**Excerpted data:**
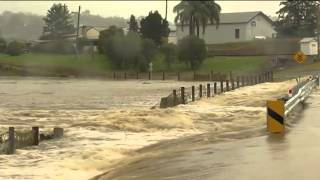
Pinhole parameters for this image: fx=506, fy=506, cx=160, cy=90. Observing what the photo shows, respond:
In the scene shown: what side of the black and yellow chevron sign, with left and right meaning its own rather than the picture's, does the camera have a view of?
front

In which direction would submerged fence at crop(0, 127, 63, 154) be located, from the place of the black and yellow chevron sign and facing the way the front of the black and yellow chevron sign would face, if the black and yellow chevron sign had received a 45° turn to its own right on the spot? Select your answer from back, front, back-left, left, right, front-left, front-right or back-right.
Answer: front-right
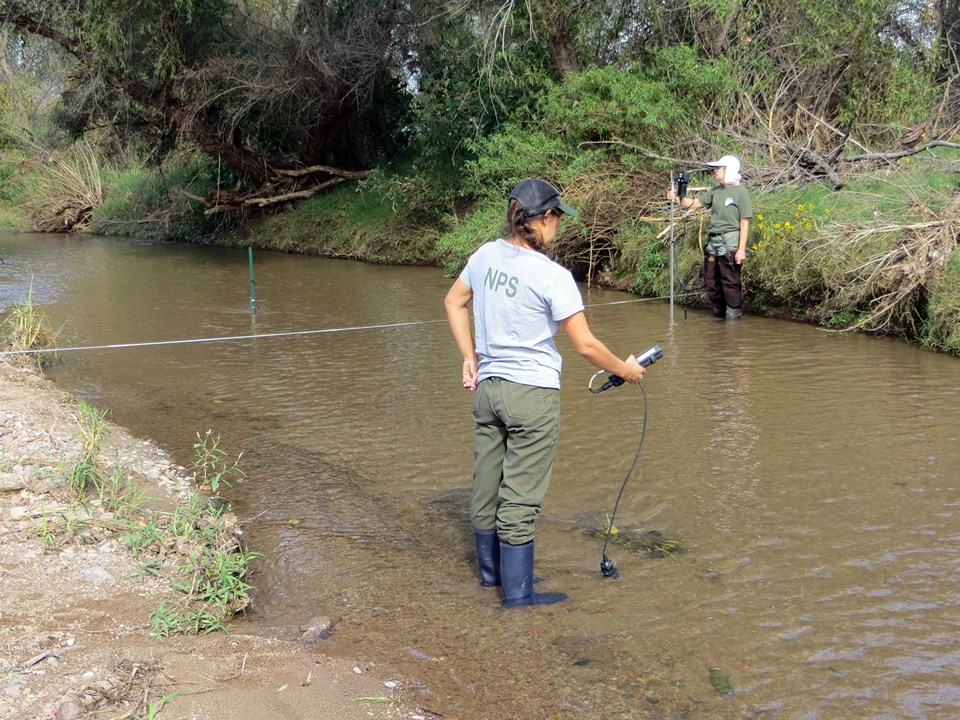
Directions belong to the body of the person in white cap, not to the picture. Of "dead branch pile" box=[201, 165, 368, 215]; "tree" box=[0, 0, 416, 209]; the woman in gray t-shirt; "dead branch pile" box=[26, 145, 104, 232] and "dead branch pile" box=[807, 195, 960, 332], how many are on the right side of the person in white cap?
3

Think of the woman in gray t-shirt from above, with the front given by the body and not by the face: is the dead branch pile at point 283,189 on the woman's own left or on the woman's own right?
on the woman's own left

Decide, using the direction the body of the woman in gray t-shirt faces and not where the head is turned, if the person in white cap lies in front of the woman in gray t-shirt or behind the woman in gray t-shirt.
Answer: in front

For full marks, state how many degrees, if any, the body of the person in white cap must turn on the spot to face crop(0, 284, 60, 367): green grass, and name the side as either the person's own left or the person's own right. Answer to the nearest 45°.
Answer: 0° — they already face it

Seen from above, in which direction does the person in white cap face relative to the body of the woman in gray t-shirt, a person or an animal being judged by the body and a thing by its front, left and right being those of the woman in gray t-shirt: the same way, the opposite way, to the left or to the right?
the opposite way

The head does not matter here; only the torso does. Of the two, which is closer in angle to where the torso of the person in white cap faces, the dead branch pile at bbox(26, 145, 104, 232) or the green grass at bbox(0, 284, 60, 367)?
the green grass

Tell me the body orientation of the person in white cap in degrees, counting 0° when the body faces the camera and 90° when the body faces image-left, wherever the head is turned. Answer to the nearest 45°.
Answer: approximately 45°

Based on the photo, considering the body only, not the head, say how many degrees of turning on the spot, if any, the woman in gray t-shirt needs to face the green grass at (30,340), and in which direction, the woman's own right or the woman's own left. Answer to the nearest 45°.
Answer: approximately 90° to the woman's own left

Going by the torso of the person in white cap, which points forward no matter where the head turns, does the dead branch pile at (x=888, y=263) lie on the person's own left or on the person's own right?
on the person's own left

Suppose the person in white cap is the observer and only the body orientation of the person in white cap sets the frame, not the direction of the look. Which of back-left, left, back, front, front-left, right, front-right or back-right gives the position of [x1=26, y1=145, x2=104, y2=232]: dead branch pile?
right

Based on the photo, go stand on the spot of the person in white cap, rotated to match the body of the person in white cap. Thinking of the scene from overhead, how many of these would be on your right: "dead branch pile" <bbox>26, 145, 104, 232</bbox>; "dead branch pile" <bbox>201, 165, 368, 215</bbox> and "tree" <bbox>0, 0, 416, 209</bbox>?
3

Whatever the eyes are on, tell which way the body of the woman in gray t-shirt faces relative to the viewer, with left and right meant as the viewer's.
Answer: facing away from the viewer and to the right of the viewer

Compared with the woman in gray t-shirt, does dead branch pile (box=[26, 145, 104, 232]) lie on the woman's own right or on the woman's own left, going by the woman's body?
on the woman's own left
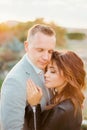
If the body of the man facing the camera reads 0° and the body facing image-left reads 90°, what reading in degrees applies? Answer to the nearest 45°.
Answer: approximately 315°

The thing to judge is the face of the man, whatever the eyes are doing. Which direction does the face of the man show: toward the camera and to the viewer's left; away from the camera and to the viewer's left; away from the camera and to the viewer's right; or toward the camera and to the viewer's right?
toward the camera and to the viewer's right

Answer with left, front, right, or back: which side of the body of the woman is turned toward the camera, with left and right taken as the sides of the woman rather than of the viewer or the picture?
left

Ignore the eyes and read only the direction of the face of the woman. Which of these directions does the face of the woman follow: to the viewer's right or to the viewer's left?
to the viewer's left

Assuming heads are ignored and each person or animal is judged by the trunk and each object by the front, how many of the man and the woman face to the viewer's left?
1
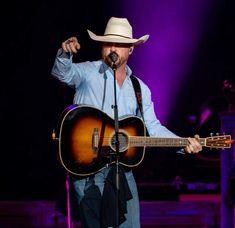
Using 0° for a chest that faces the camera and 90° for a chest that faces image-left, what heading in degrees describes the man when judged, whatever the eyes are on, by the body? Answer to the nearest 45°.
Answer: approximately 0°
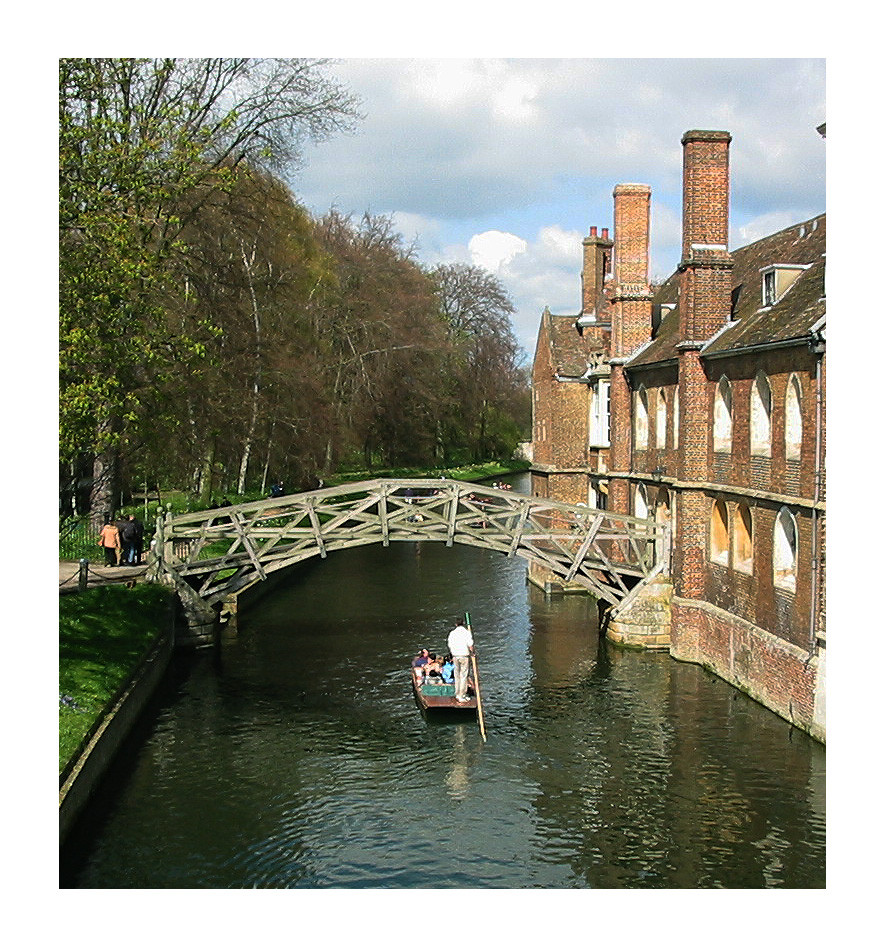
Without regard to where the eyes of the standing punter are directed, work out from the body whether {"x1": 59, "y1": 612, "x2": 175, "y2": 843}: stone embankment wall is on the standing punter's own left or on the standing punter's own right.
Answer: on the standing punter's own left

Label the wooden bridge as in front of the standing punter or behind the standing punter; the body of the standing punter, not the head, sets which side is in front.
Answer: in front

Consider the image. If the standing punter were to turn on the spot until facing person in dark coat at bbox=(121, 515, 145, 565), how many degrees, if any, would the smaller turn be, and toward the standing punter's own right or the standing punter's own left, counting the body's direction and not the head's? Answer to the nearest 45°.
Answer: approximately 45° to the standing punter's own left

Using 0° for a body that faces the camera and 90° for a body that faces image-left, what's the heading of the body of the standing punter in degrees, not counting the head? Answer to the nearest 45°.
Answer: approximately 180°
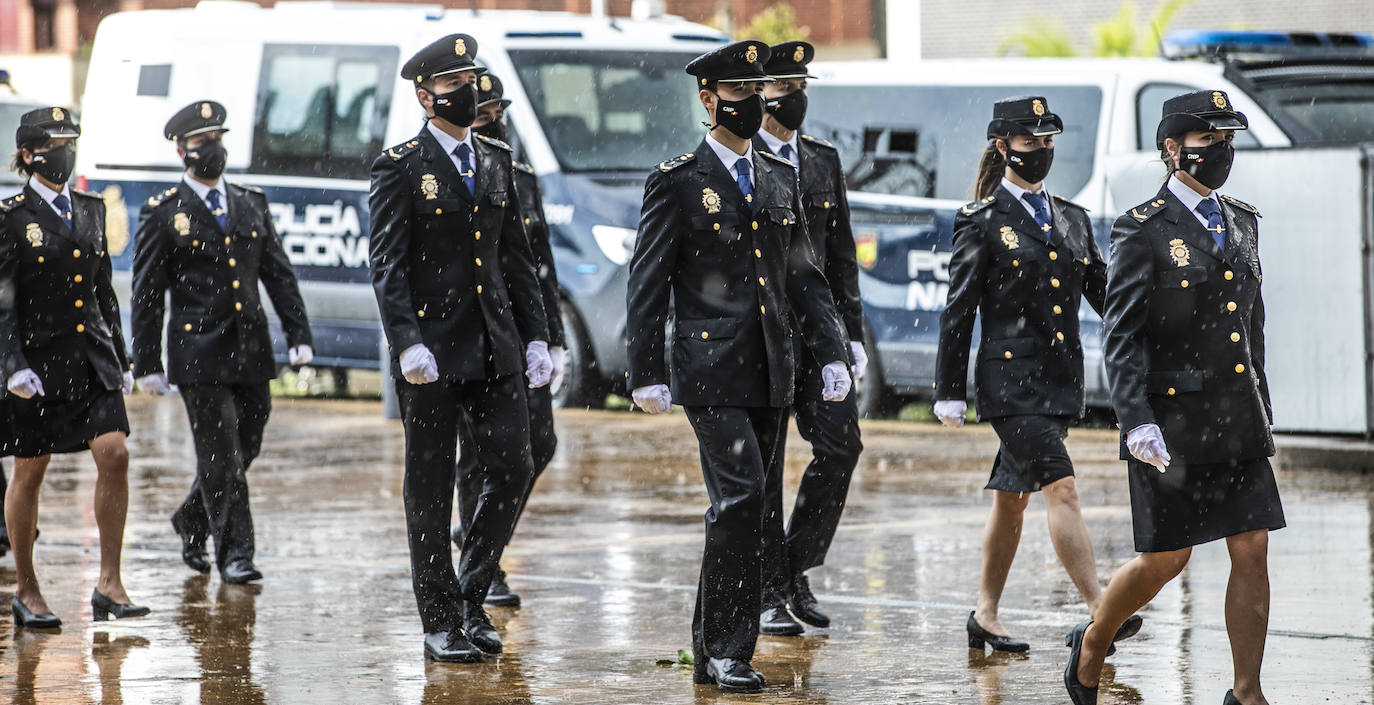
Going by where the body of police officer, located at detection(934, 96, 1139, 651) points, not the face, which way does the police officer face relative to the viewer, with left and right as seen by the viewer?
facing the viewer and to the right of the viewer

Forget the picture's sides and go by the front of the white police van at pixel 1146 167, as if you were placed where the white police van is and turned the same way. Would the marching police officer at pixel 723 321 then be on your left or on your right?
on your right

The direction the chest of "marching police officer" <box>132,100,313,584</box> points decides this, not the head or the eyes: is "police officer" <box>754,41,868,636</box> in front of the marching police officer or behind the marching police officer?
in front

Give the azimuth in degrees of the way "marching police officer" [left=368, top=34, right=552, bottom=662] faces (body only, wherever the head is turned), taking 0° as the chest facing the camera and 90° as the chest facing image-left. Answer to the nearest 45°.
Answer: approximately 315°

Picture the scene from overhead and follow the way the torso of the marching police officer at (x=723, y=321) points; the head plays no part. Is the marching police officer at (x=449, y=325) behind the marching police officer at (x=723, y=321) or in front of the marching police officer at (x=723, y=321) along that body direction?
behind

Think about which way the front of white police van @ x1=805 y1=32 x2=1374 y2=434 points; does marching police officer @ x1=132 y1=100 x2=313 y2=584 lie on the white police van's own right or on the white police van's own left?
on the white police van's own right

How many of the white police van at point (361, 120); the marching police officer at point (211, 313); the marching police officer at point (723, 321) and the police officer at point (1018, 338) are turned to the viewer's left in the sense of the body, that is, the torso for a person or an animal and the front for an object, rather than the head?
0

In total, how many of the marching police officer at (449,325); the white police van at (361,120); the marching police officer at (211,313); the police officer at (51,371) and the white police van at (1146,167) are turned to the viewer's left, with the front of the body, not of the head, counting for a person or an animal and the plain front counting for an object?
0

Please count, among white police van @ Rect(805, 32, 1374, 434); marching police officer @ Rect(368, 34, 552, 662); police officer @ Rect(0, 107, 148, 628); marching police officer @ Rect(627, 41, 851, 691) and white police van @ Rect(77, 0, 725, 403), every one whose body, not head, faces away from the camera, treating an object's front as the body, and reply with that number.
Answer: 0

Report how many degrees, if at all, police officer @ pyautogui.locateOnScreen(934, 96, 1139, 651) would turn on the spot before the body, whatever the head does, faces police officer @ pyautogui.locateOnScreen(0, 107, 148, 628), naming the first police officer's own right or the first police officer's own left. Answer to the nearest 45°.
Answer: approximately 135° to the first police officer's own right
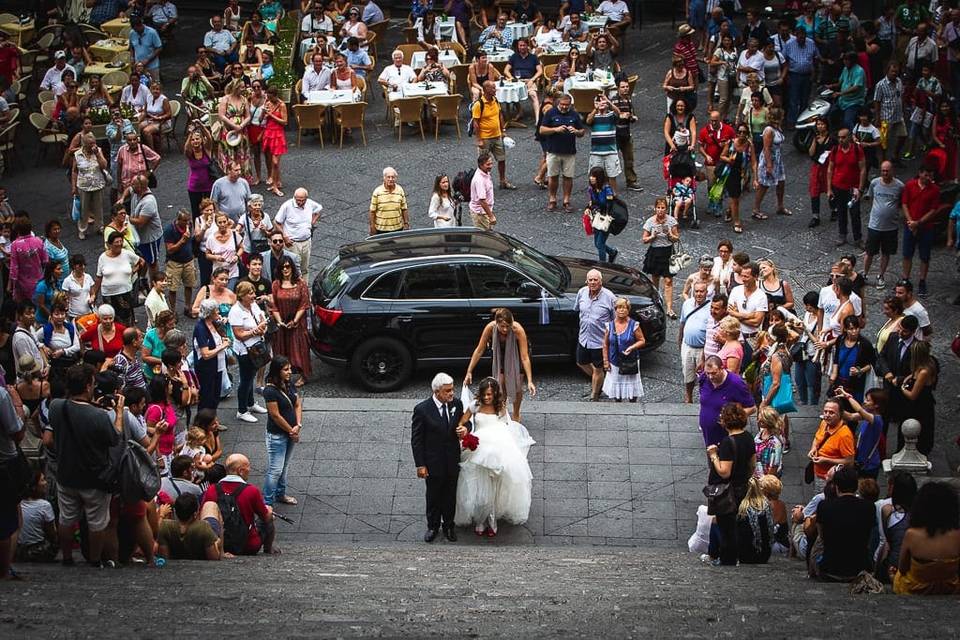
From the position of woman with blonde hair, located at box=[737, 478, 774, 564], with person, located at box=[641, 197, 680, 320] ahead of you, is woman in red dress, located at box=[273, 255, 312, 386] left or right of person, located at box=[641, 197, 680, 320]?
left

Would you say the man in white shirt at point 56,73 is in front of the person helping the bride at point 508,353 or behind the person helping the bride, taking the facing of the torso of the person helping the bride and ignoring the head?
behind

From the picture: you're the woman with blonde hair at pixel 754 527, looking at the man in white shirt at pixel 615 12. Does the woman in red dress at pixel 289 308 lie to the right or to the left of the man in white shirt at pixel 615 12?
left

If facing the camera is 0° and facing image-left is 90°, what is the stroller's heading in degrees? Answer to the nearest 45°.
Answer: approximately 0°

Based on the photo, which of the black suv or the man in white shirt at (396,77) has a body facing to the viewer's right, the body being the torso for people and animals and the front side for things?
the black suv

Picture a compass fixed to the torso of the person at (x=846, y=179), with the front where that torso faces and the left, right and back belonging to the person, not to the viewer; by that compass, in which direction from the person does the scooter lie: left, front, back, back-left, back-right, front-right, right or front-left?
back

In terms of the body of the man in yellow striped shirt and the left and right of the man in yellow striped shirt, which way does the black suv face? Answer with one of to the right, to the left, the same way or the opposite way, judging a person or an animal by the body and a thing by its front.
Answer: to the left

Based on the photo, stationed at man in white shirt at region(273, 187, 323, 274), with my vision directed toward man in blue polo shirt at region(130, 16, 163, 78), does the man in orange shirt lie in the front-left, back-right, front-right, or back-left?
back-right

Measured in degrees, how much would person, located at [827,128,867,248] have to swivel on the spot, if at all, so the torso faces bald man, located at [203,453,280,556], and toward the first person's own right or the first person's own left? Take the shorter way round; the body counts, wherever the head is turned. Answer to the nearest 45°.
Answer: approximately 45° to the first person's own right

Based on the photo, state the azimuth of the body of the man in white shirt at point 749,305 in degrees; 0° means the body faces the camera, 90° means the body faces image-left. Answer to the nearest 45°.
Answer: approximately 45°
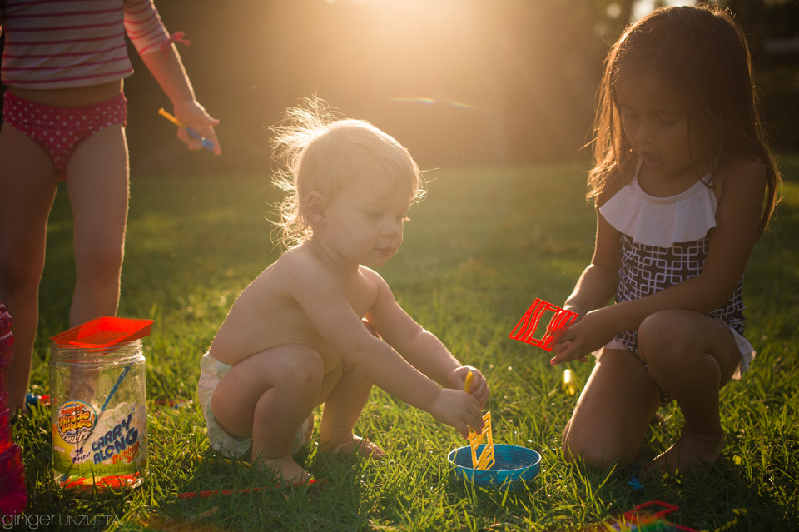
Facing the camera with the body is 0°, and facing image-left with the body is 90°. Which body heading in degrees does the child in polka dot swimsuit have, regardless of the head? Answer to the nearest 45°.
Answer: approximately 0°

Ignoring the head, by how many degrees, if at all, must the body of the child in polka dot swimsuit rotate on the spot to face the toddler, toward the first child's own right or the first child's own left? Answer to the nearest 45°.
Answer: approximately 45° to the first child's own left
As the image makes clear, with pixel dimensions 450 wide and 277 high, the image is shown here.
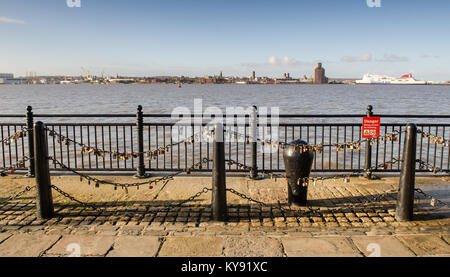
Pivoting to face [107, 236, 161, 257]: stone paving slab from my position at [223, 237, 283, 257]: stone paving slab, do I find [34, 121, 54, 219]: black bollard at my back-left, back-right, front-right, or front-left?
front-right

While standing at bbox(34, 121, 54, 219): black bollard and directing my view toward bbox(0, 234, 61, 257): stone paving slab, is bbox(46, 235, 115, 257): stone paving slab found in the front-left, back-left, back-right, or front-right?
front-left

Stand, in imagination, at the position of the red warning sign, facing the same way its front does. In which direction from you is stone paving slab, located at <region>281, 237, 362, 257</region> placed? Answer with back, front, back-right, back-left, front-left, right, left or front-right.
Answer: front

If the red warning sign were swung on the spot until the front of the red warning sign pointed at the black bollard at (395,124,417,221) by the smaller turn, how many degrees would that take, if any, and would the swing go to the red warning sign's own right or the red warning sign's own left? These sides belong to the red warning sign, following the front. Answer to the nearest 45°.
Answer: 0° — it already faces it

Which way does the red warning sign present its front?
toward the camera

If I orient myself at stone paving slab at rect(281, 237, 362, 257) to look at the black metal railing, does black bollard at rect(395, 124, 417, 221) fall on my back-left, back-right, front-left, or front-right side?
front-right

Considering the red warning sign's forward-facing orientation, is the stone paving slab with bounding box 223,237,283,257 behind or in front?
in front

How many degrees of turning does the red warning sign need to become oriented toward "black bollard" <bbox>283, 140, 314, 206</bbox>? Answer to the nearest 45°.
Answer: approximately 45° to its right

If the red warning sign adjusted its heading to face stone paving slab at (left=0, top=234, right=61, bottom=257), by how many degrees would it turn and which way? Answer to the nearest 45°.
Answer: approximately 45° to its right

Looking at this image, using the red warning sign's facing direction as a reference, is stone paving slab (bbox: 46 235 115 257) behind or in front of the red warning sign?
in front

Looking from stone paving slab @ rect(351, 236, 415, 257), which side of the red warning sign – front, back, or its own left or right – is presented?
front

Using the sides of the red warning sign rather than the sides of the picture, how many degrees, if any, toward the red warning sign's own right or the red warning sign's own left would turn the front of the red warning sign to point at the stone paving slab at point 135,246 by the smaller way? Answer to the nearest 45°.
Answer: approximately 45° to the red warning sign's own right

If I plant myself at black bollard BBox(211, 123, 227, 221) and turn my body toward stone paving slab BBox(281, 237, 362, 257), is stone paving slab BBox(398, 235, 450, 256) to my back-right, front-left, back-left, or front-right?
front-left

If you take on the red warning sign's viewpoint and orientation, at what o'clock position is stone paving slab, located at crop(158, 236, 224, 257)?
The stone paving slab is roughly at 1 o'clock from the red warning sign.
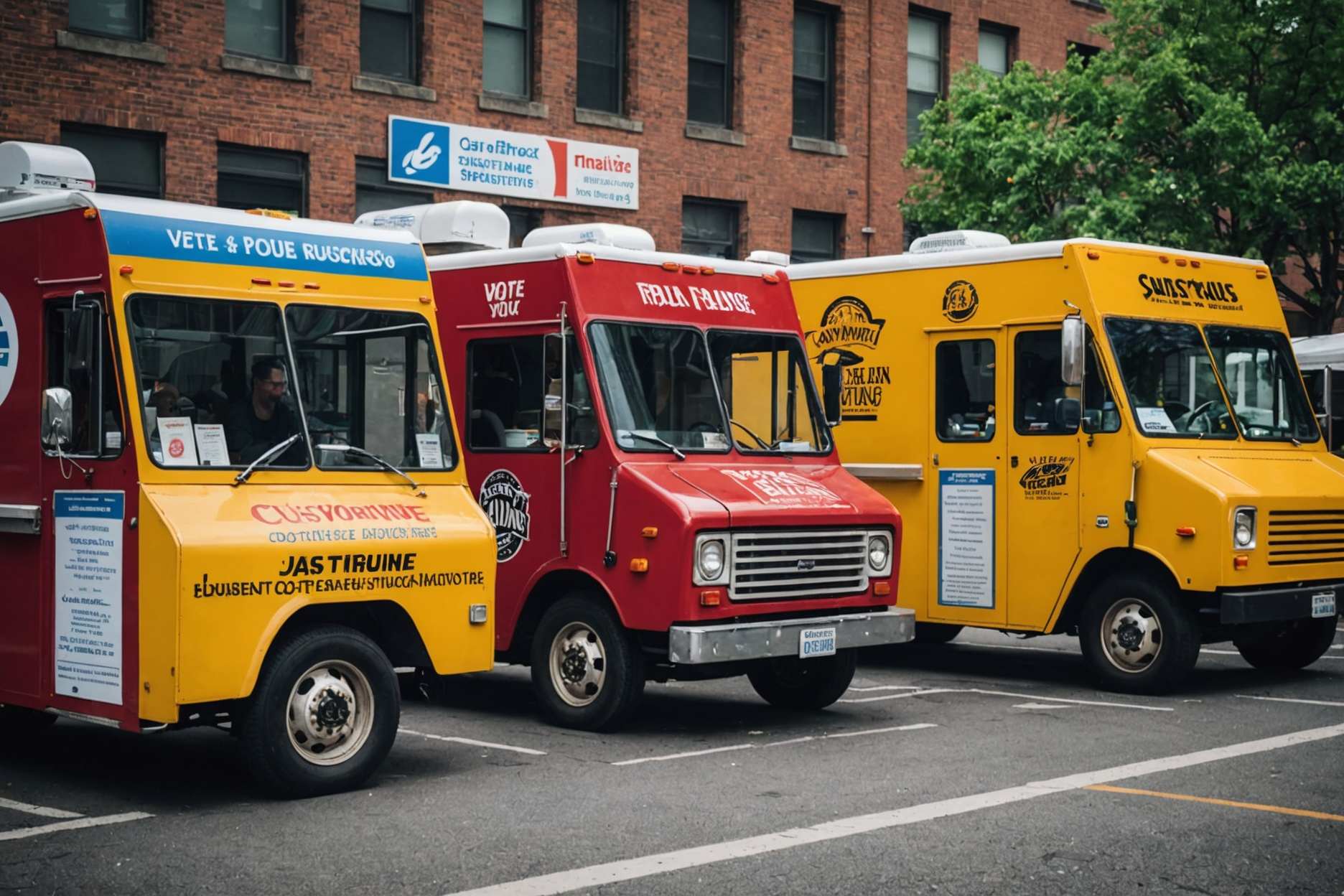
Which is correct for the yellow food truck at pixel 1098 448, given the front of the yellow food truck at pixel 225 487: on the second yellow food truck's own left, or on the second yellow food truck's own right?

**Work request:**
Reproduce the lines from the one containing "Using the sides" through the one containing "The stone paving slab is", both included, switching "bollard" to "post" and leaving everything else unchanged.

**Written answer:**
Using the sides of the red warning sign rather than the sides of the picture, how many degrees, if any, toward the red warning sign's own right or the red warning sign's own left would turn the front of the red warning sign to point at the stone paving slab at point 135,246 by the smaller way? Answer to the nearest 45°.
Answer: approximately 45° to the red warning sign's own right

If I plant myself at black post BBox(211, 123, 227, 221) and turn my body toward stone paving slab BBox(281, 237, 362, 257), is stone paving slab BBox(398, 235, 450, 256) to my back-right, front-left, back-left, or front-right?
front-left

If you take on the red warning sign's viewpoint and orientation, at what o'clock position is stone paving slab, located at crop(158, 236, 224, 257)?
The stone paving slab is roughly at 1 o'clock from the red warning sign.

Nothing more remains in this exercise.